§ **RECORDS TO USE**

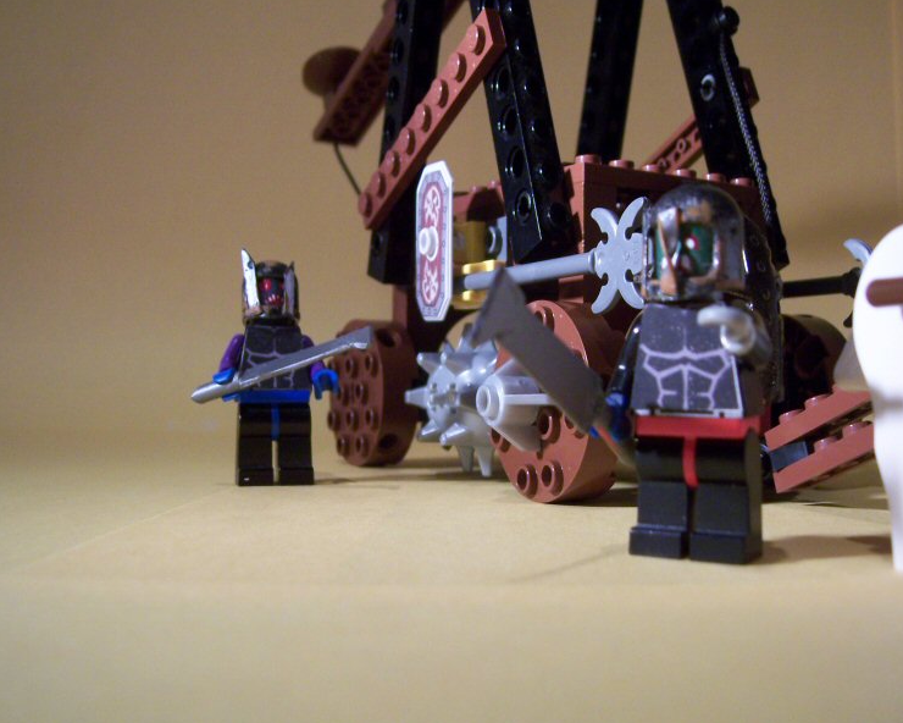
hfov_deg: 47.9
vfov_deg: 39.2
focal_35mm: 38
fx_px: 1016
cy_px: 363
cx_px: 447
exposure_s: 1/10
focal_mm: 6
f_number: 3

...

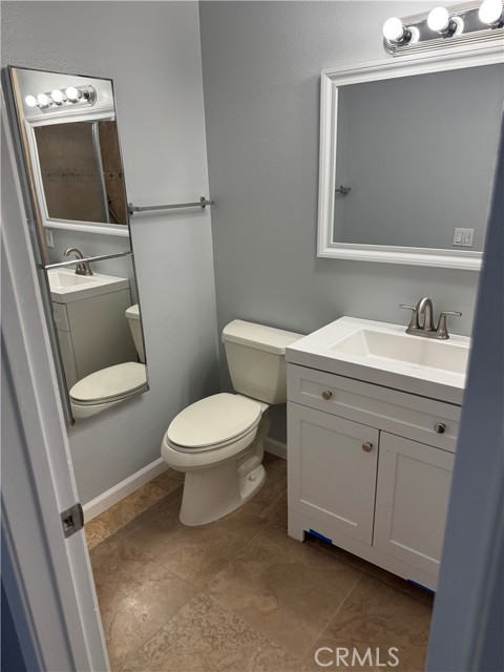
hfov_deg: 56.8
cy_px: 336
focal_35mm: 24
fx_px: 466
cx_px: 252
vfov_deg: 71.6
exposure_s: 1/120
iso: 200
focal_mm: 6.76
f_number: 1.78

§ **ABOUT THIS EXERCISE**
From the listing above, the lines starting with the one that has "focal_35mm: 38" and running through the one that has "f_number: 3" should be copied exactly, ends included.

§ **EXPECTED ANSWER**
focal_35mm: 38
fx_px: 1016
cy_px: 363
cx_px: 447
exposure_s: 1/10
focal_mm: 6
f_number: 3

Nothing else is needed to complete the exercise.